Lemon Curd is a thick, soft and velvety jam like sauce that has a wonderful tart yet sweet citrus flavor. I love it as a spread for scones, but it can also be used as a filling for tarts, pies and cakes.
It is also delicious as a filling for crepes or spread onto a toasted English muffin. Folding some into a batch of buttercream will make a delicious lemon frosting for a cake and plain lemon curd can also be used as a sauce on the side for any number of desserts.
Lemon curd has to be made with fresh lemons. Do not use imitation lemon juice that comes in a bottle. When choosing lemons look for ones that are fragrant with brightly colored, oily yellow skins. The best ones are firm, plump and heavy for their size.
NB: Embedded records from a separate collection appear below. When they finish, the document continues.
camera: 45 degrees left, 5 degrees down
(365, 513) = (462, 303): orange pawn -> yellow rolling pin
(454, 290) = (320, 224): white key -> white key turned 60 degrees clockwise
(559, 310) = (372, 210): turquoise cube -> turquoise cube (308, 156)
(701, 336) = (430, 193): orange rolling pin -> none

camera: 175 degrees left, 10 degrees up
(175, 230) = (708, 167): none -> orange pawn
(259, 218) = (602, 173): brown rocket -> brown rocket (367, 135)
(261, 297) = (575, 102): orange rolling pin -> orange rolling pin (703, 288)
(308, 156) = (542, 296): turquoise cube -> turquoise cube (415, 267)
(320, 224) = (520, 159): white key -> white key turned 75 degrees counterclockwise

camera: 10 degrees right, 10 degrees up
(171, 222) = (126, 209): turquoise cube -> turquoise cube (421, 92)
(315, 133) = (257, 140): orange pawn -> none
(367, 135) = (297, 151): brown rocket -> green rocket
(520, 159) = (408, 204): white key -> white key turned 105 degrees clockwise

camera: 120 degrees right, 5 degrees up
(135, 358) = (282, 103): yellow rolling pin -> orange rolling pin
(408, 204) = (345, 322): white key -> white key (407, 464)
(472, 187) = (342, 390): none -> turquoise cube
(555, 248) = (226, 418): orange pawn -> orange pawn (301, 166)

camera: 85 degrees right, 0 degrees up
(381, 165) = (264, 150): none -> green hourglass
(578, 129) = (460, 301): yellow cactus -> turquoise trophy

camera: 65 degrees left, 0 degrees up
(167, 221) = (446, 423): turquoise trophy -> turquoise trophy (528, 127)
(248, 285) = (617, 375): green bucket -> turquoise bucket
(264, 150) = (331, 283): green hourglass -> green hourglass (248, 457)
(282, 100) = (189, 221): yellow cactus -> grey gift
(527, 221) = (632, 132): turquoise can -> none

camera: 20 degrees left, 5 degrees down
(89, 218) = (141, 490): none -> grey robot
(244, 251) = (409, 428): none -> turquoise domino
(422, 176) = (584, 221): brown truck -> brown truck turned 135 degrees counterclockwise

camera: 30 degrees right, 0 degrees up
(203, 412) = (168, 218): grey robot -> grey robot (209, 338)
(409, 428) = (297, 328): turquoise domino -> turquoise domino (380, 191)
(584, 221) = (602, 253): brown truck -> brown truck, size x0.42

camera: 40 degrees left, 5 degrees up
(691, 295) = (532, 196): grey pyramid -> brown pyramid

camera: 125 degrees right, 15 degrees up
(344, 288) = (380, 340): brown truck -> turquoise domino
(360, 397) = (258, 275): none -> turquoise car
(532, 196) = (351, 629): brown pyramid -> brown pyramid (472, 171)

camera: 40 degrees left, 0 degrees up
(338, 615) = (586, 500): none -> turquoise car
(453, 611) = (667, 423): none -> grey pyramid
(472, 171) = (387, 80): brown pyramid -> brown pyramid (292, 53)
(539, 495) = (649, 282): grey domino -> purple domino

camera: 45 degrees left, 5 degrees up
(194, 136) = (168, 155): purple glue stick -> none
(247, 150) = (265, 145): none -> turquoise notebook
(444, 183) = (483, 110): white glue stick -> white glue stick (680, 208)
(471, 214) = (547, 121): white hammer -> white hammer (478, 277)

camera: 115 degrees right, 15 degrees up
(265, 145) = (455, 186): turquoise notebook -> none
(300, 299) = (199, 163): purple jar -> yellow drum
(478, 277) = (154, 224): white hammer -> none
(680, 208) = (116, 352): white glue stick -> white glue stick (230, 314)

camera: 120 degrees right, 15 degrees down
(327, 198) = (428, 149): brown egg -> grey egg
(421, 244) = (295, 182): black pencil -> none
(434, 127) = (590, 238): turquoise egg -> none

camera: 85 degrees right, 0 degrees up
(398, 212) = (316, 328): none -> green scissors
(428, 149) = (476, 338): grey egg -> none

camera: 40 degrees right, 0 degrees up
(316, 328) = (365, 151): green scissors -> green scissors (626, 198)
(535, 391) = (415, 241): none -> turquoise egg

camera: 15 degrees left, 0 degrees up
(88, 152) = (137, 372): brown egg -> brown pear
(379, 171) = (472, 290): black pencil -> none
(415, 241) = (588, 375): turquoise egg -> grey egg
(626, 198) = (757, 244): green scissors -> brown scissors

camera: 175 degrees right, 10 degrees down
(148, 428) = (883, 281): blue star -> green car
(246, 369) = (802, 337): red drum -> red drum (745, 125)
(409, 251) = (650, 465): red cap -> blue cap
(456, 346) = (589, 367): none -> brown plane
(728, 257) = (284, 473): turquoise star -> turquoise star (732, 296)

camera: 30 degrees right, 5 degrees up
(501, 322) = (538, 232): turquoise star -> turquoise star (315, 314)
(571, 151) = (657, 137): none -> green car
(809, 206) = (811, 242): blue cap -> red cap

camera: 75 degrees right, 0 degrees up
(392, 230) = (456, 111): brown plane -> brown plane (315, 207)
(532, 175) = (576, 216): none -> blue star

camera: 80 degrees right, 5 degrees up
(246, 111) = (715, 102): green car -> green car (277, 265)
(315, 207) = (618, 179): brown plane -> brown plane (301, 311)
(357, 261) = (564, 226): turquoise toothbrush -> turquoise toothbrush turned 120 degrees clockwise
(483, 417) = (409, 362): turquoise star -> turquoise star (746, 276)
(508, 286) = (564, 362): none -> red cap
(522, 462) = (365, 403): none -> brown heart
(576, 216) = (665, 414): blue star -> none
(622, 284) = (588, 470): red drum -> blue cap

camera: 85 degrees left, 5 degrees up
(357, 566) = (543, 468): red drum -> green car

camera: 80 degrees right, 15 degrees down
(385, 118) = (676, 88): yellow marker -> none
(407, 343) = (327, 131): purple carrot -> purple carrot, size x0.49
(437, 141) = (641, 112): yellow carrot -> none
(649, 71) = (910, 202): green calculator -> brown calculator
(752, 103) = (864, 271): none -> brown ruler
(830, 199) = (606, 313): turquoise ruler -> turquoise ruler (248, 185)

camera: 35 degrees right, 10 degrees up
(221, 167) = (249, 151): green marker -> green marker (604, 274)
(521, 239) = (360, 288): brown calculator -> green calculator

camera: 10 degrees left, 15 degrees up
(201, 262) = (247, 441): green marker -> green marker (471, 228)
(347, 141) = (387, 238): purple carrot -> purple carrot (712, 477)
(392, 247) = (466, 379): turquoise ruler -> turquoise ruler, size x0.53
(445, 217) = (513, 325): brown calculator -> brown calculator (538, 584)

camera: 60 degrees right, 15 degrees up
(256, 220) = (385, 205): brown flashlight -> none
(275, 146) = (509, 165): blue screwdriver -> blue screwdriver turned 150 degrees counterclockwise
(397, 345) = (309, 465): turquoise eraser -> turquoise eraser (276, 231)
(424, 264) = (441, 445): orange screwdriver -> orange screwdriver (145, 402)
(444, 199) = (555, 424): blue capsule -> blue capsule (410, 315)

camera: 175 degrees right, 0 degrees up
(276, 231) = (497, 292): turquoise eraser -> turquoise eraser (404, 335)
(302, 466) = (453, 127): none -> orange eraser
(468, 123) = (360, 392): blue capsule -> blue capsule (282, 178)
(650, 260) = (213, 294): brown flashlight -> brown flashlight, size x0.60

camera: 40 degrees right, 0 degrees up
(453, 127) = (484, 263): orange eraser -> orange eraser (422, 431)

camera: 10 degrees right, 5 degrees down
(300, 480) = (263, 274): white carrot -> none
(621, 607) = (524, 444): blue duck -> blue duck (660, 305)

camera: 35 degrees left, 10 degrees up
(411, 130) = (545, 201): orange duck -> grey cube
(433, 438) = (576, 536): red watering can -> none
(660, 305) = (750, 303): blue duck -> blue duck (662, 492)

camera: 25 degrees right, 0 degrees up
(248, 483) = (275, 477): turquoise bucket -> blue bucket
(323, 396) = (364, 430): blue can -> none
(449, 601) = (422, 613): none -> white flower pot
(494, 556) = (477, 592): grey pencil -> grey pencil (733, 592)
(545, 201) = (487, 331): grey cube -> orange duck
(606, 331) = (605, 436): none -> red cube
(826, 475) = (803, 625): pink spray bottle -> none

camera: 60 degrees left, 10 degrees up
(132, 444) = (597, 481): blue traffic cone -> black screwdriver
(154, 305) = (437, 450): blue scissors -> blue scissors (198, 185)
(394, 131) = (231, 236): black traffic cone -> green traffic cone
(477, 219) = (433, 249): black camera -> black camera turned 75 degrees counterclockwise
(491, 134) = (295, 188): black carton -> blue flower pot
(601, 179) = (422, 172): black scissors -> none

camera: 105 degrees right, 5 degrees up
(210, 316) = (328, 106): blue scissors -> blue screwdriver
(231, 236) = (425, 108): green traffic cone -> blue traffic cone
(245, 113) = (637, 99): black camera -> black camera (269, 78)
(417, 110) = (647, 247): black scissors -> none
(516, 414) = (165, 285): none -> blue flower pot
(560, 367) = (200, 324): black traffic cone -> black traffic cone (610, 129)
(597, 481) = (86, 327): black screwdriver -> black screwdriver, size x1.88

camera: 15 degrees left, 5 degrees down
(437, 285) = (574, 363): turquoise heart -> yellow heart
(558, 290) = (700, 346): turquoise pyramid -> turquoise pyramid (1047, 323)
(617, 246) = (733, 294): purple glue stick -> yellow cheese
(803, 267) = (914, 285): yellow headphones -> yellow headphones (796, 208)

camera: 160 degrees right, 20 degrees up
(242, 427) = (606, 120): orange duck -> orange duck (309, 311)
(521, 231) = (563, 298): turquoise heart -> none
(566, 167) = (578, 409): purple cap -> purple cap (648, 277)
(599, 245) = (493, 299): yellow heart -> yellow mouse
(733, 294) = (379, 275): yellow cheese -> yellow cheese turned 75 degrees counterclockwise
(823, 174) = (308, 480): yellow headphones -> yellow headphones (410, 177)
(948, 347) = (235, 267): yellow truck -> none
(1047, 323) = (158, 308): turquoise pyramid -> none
Some of my readers know I have a Meyer lemon tree that yielded quite a few lemons this year. With this bounty, I thought about making my own lemon curd instead of buying it, as I usually do. I also thought that a lemon curd make with Meyer lemons would be even better because of their flavor. A cross between a lemon and a mandarin orange, the Meyer lemon has smooth golden skin the color of a fresh egg yolk. It also has a thin edible rind, a high volume of juice and none of the tartness of a regular lemon.
I looked at quite a few recipes for making homemade lemon curd and they varied quite a bit from multiple steps to using extra egg yolks and straining the mixture. I am not one for complicated recipes and when I found Ina Garten’s recipe, I knew that was the one I would try first. I don’t have to look any further.
Meyer Lemon Curd
Adapted from Ina Garten’s recipe from the Barefoot Contessa cookbook.
Ina’s recipe uses extra large eggs but I never buy them. I used large eggs and the curd came out just fine. If you do not have access to Meyer lemons, regular lemons will work but you will need an extra lemon for the juice.
- 3 Meyer lemons
- 1 1/2 cups sugar
- 1/4 pound unsalted butter, at room temperature
- 4 large eggs
- 1/2 cup lemon juice (3 to 4 lemons)
- 1/8 teaspoon kosher salt
Use a potato peeler to remove the zest of 3 Meyer lemons. Be careful to avoid the white pith when removing the peel.
Put the zest in a food processor fitted with the steel blade. Add the sugar and pulse until the zest is very finely minced into the sugar.
In the large bowl of an electric mixer cream the butter. Then beat in the lemon sugar mixture.
Add the eggs, one at a time. Then add the lemon juice and a large pinch of salt. Mix until combined.
Don’t worry if the mixture looks curdled, once it is heated, the mixture will smooth out.
Pour the mixture into a 2 quart saucepan and cook over low heat until thickened (about 10 minutes), stirring constantly. The lemon curd will thicken at about 170 degrees F, or just below simmer.
Remove the pan from the heat and cool. Pour the lemon curd into a covered bowl and refrigerate. You can also divide the curd into smaller containers and freeze them. The curd thaws quickly.